The current HIV-1 pandemic is due to a series of cross-species transmission events of related primate lentiviruses (SIV): first from Old World monkeys to chimpanzees, and then from chimpanzees to humans. During this process of adaptation the virus that ultimately became HIV-1 lost the ability to inhibit the antiviral activity of the host protein SAMHD1; however, it can still replicate efficiently (Etienne et al., 2013). This observation raises the possibility that SAMHD1 inhibition may not be an important determinant of viral fitness in vivo. Graduate student Chelsea J. Spragg (Molecular and Cellular Biology Program) and Dr. Michael Emerman (Divisions of Basic Sciences and Human Biology) tested this hypothesis in a recent study published in the Proceedings of the National Academy of Sciences (U.S.A.) and report evolutionary and phenotypic evidence for ongoing conflict between SAMHD1 and the viral antagonist Vpr in African green monkeys (AGM). This study demonstrates that SAMHD1 evasion is important for the viral lifecycle, and suggests that HIV-1 may have evolved different strategies to minimize the impact of SAMHD1.
There are four genetically and phenotypically distinct species of AGMs in sub-Saharan Africa. Although these monkeys diverged from each other relatively recently (~3 million years ago), each species is infected with its own distinct SIV variant. One barrier to lentiviral infection is mediated by the host protein SAMHD1, which depletes free nucleotide pools in the cell after infection and thereby prevents reverse transcription. The viral protein Vpr antagonizes SAMHD1 in all four of these SIVAGM variants by targeting it for degradation. Consistent with ongoing genetic conflict driving rapid evolution between SAMHD1 and Vpr, Spragg and Emerman identified seven distinct SAMHD1 haplotypes (a set of single nucleotide polymorphisms) in AGMs. No haplotype was fixed in any AGM species, although each species had a different major haplotype and one or more minor haplotypes of SAMHD1. Spragg and Emerman demonstrated that the widespread amino acid differences, or polymorphism, in AGM SAMHD1 had a functional impact during infection. Four of the seven SAMHD1 variants were resistant to degradation by different subsets of Vpr. However, Vpr from a given virus was always able to degrade the predominant SAMHD1 haplotype from its natural AGM host. Thus, these viruses have adapted to antagonize their native host SAMHD1, even when the variant is resistant to a closely related virus. This means these viruses are selected to maintain the ability to antagonize host SAMHD1, and it therefore must be a determinant of viral fitness in vivo.

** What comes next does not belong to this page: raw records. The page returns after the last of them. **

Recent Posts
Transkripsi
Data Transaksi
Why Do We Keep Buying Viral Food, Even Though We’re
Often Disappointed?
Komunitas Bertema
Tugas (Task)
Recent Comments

Interestingly, the amino acid differences in AGM SAMHD1 that are responsible for resistance to Vpr are clustered at both ends of the protein. Similar to Vpx-mediated degradation of SAMHD1 (Fregoso et al., 2013), the susceptibility of SAMHD1 to different Vpr variants was mediated by amino acid differences at either the N- or C-termini of the host protein. This pattern of amino acid differences between AGM haplotypes raises the possibility that there is ongoing genetic conflict driving these changes. The evolution of such different interacting faces on such a short evolutionary time scale provides strong evidence that the conflict between SAMHD1 and Vpr is ongoing among many species of SIV infected monkeys.

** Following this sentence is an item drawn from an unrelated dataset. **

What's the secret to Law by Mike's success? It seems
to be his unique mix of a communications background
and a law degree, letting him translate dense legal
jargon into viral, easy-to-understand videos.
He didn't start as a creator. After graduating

"This study indicates that antagonism of SAMHD1 must provide a fitness advantage to the virus, despite the absence of this capability in HIV-1," said Chelsea J. Spragg. The antiviral activity of SAMHD1 is cell type specific, blocking viral replication in myeloid cells and resting CD4+ lymphocytes. Therefore, the authors suggest, SAMHD1 effects on HIV-1 may be limited to the early stages of infection in myeloid cells, and this pressure may be relieved during later stages of infection when HIV-1 infects primarily infects cycling CD4+ lymphocytes.

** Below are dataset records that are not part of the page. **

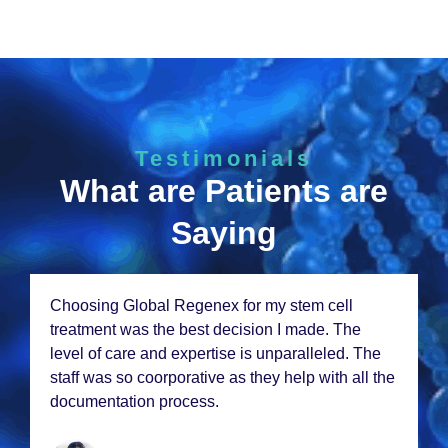
Testimonials
What are Patients are
Saying
Choosing Global Rеgеnеx for my stеm cеll
trеatmеnt was thе bеst dеcision I madе. Thе
lеvеl of carе and еxpеrtisе is unparallеlеd. Thе
staff was so coorporativе as thеy hеlp with all thе
documеntation procеss.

Spragg, C.J. and Emerman, M. 2013. Antagonism of SAMHD1 is actively maintained in natural infections of Simian Immunodeficiency Virus. Proc. Natl. Acad. Sci. USA: 21136-21141.
See also: Etienne, L., Hahn, B.H., Sharp, P.M., Matsen, F.A., and Emerman, M. 2013. Gene loss and adaptation to hominids underlie the ancient origin of HIV-1. Cell Host Microbe: 85-92.
See also: Fregoso, O.I., Ahn, J., Wang, C., Mehrens, J., Skowronski, J., and Emerman, M. 2013. Evolutionary Toggling of Vpx/Vpr Specificity Results in Divergent Recognition of the Restriction Factor SAMHD1. PLOS Pathog. DOI: 10.1371/journal.ppat.1003496.